Les moines tibétains pratiquent un rituel qui en Occident peut paraître absurde : ils passent des heures et des heures, qui deviennent des jours voire des semaines, pliés sur un plan de travail sur lequel ils déposent avec une extrême patience et soin des petits grains de sable de différentes couleurs. Ainsi, ils forment des figures complexes qui donnent vie à un beau mandala.
L'un des principaux objectifs du dessin de ces motifs symboliques complexes est d'entraîner la communauté dans la méditation et de faire prendre conscience qu'il existe quelque chose de plus grand que le petit monde dans lequel nous vivons. Cependant, lorsque les moines terminent le mandala, ils détruisent immédiatement le précieux travail qui a pris tant de temps. Ils dispersent les grains de sable dans l'eau pour revenir à la terre, d'où ils viennent. Et ils le fêtent ! Car derrière cette cérémonie il y a un message très fort.
Pourquoi devons-nous rompre ?
Le message derrière la cérémonie du mandala est que rien n'est permanent. Absolument rien. Tout coule. Le mandala est une représentation du monde et de la nature transitoire de la vie matérielle qui rappelle aux moines que rien n'est permanent sauf le changement, comme l'a prévenu le philosophe grec Héraclite il y a 2.500 ans.
« À la fin, tout disparaît de la vie. C'est tout », a déclaré Aditya Ajmera. En raison du caractère éphémère de ce qui nous entoure, nous devons apprendre à ne pas nous accrocher aux choses, même les plus belles ou les plus touchantes. En effet, notre tendance à nous accrocher aux biens et/ou aux personnes est une cause majeure de nos souffrances et frustrations.
Supposer que tout est éternel ou immuable signifie que, tôt ou tard, la vie nous montrera - de la pire des manières - que nous avons tort.
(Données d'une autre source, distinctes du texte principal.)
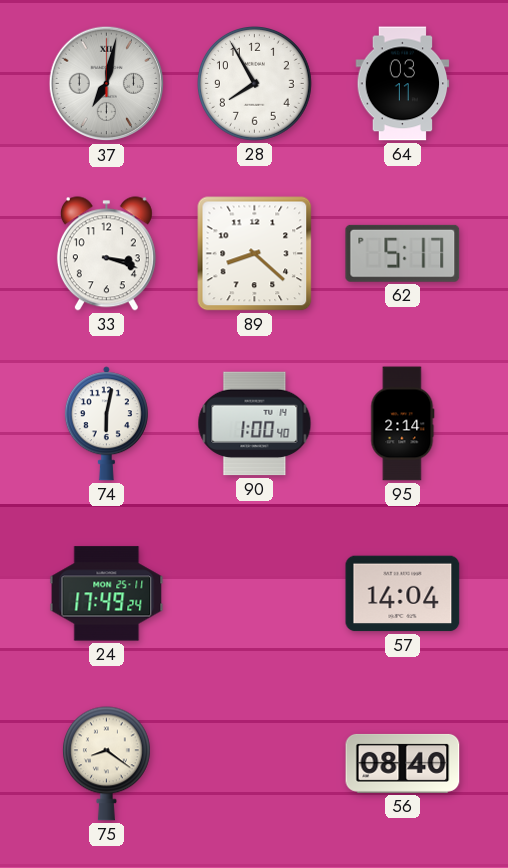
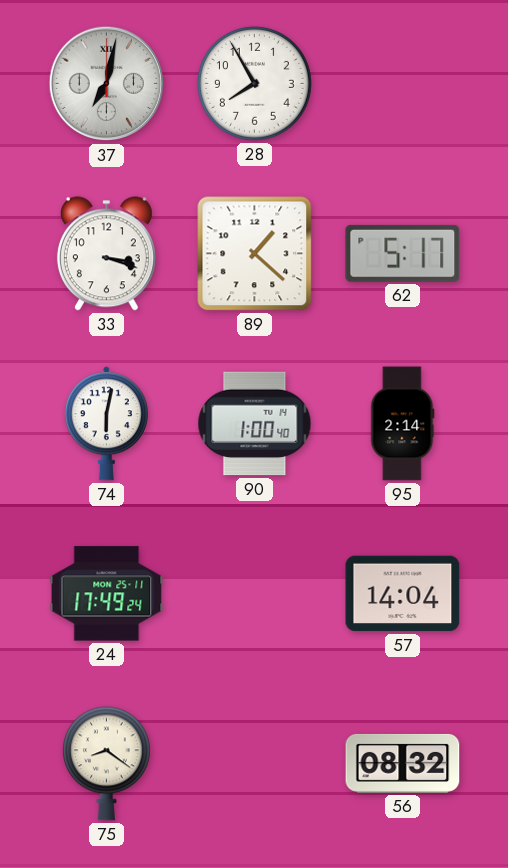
64: 03:11 -> none
89: 8:22 -> 1:22
56: 08:40 -> 08:32
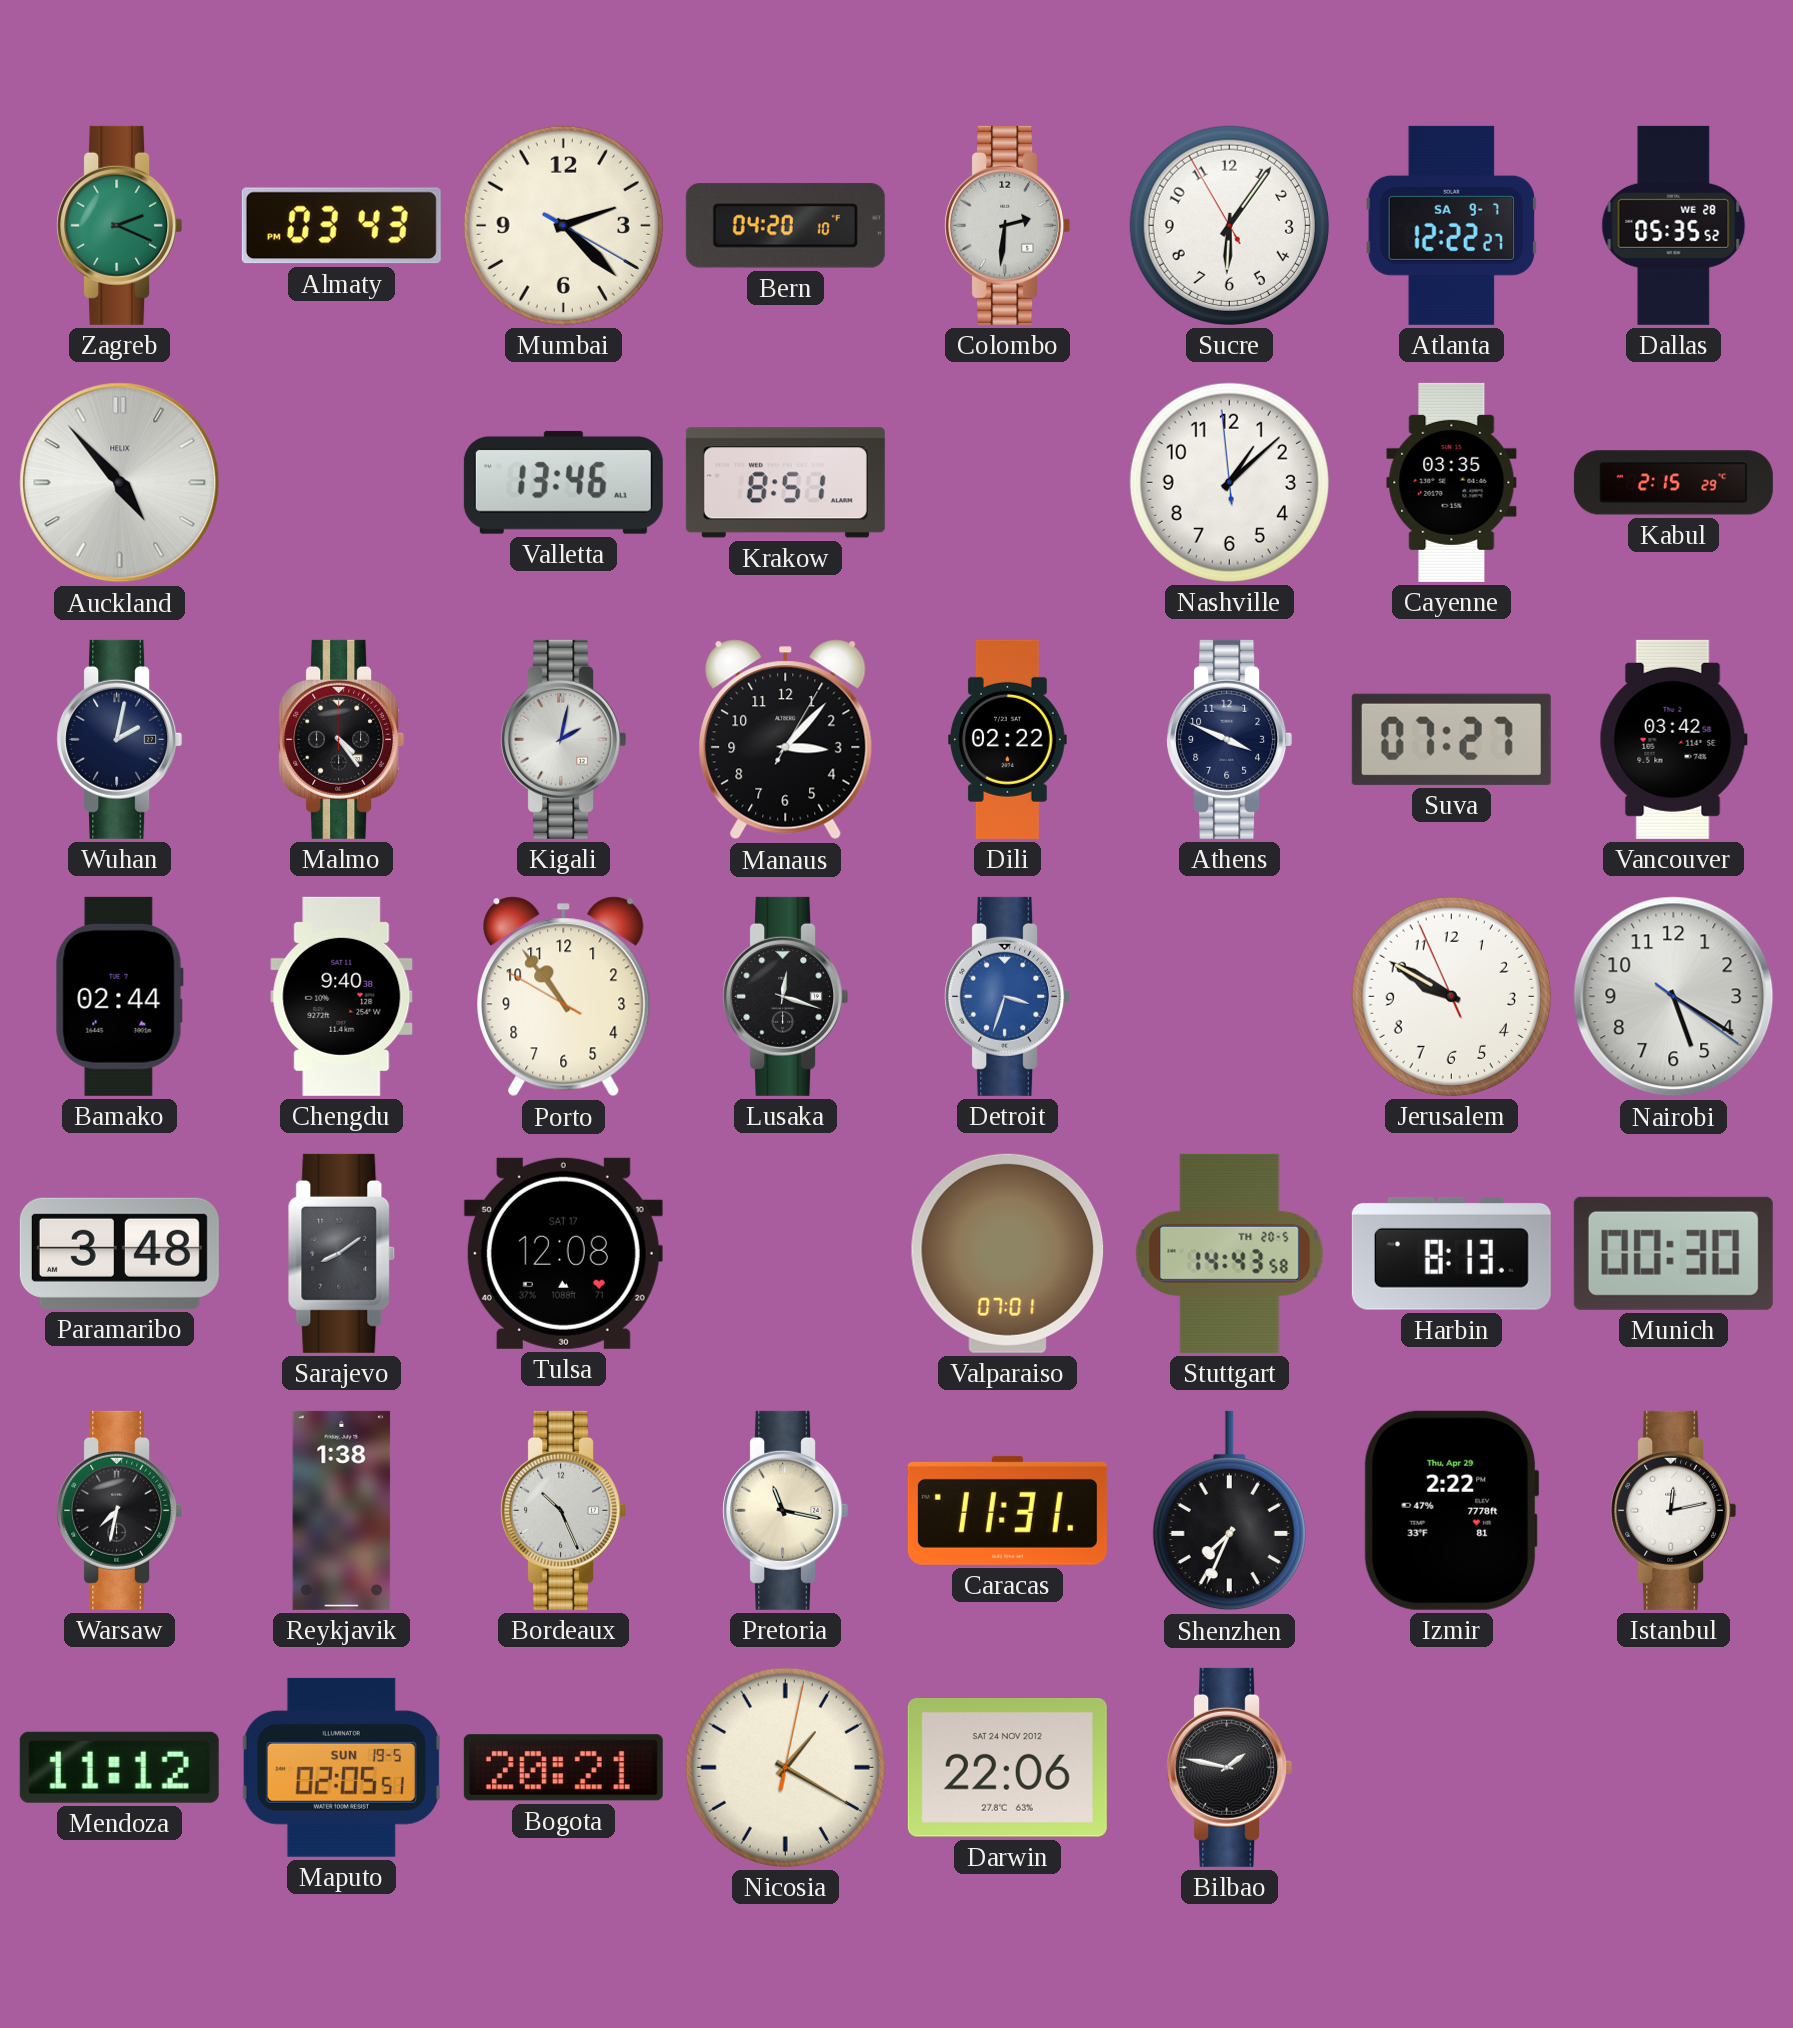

Car en réalité, la vie est un flux continu marqué par de nouvelles acquisitions et des pertes.
L'acte de détruire le mandala encourage non seulement les moines à se libérer de l'attachement aux objets, mais aussi - et surtout - de l'attachement à leurs réalisations. Lorsque nous sommes trop attachés à ce que nous avons fait ou réalisé, notre croissance spirituelle commence à s'atrophier alors que nous nous identifions de plus en plus au passé, à un vieux « moi » qui nous empêche de profiter de ce que l'avenir nous réserve.
Si nos mains sont trop chargées du passé, nous ne pouvons pas embrasser l'avenir. C'est pourquoi nous devons apprendre à apprécier le chemin, abandonner ce que nous avons fait ou réalisé pour embrasser de nouveaux projets qui nous permettent de continuer à apprendre et à grandir, afin que notre « moi » puisse continuer à évoluer.
Nous devons pratiquer davantage l'acceptation radicale, pour comprendre que tout dans la vie va et vient. Ce qui semble parfait aujourd'hui peut s'avérer imparfait demain. Et vice versa. Ne pas l'accepter implique d'être perpétuellement en guerre avec la réalité, comme si nous choisissions de vivre dans un monde illusoire qui reflète comment nous aimerions que les choses soient, mais pas comment elles sont.
Il s'agit de ne pas rester coincé dans un moment de la vie simplement parce que nous pensions que c'était parfait ou parce que nous nous sentions en sécurité et à l'aise. Nous devons abandonner le passé pour profiter à nouveau du voyage. Il ne faut pas attendre la vague parfaite, mais apprendre à surfer ce que la vie nous réserve.